Well that's it for me on the stitching front. Thank you all for coming by and leaving comments, I really do appreciate every single one. They always make me smile :)

Tuesday, May 4, 2010

In Indiana

We made it to Indiana. It was a rough trip thanks to the weather in TN. We ended up having to spend a night in AL and another in Nashville because as soon as we got half way through Nashville they closed all the major highways and lesser highways and we couldn't get through. So we spent the night. We arrived yesterday. DH's aunt is still hanging in. We went to visit this evening and it was so very sad. It reminded me a great deal of when my oldest brother passed away. He was comatose for over 2 weeks before he passed, with everyone sitting around him in the room. We had been told that she would not make it through the night, but she has. From everything I have heard she is a very strong person. I wish I had been able to get to know her.
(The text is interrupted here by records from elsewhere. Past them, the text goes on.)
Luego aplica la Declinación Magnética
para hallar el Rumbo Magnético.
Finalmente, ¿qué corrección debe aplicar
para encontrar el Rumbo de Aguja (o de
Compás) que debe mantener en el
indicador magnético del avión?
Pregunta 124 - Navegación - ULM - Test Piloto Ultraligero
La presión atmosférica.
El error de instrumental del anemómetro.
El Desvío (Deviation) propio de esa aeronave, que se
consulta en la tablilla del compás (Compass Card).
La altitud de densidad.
Mylene, thank you for your condolences, I appreciate them.

I should be home on Sunday.

Friday, April 30, 2010

Away for a while

I just wanted to drop a quick note and let everyone know that I will be away for the next week. My DH's aunt passed away and we are going to attend the funeral.
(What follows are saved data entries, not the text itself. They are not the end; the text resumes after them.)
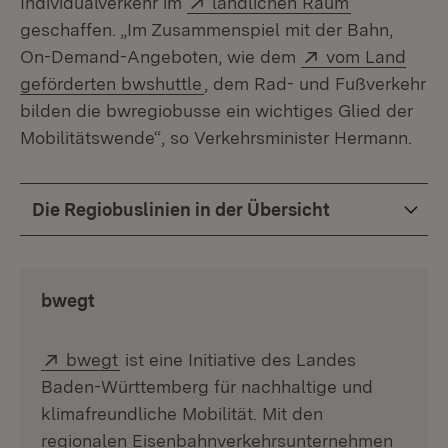
Individualverkehr im
ländlichen Raum
geschaffen. „Im Zusammenspiel mit der Bahn,
Extern:
On-Demand-Angeboten, wie dem
vom Land
(Öffnet in neuem Fenster)
geförderten bwshuttle
, dem Rad- und Fußverkehr
bilden die bwregiobusse ein wichtiges Glied der
Mobilitätswende“, so Verkehrsminister Hermann.
Die Regiobuslinien in der Übersicht
bwegt
Extern:
(Öffnet in neuem Fenster)
bwegt
ist eine Initiative des Landes
Baden-Württemberg für nachhaltige und
klimafreundliche Mobilität. Mit den
regionalen Eisenbahnverkehrsunternehmen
If I can manage to get online while we are in Indiana, I will try to post a quick hello, but I can't promise.

I did do some more of the frog yesterday, but just 2 more rows of the green before I was distracted by preparations for going to Indiana.

Friday, March 5, 2010

Daughter Stitching and Quaker WIP

My daughter Sam started a cross stitch of a Care Bear; Cheer Bear specifically. She decided to stitch it for her cousin (My niece) Bridgette. She had all the main stitching completed. All that was left was the little bit of snow at the bottom of the piece and adding Bridgette's name, so I went ahead and finished it for her since she is leaving tomorrow to go to Wisconsin and it is possible she will not be returning. She is moving in with her boyrfiend. She took a stitching project with her but didn't have enough room for Cheer Bear so I offered to finish it for her. I got it done just a little bit ago. She did a marvelous job! The back is very neat, her neatest back yet! Bridgette has seen it as well and she points to the bear and says "bear! Mine!" LOL

Here is a picture of the completed design.
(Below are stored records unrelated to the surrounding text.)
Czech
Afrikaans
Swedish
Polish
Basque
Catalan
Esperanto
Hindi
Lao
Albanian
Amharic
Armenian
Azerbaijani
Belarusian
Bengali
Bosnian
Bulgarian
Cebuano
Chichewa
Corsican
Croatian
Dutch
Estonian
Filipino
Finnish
Cheer Bear With Tree Lights
© M.C.G. Textiles


I have done a bit more on my Quaker sampler. I decided to go ahead and put some color changes in it. So I chose 3 shades of reddish pink: 3831: Dark, 3832: Medium, and 3833: Light. So far I think the subtle color changes have added to the beauty of this piece. I continue to enjoy the heck out of stitching this design. I guess my feeling that I would really enjoy stitching samplers was a true one. I remember how much I enjoyed stitching the Love Home Joy sampler a few years ago. I got into it so intensely that I finished it within 2 weeks by stitching every single day, almost all day long. I loved the mini-finishes that occured with each completed motif. I loved the way each motif blended with those around them and how the colors worked so well together. This Quaker doesn't have the obvious color changes that the Love Home Joy sampler had because I am stitching the Quaker with 3 shades of the same color, whereas Love Home Joy was stitching with different shades of blue and green. I am really enjoying every stitch I put into this piece and I want to stitch all day long! Sadly I can't stitch all day long because things such as laundry and cooking have to be done LOL

Anyway here is the latest wip picture of my Quaker Sampler:



I hope everyone is doing well. Thank you for stopping by and leaving comments. I enjoy every comment made and they make my day brighter and happier! Thank you all!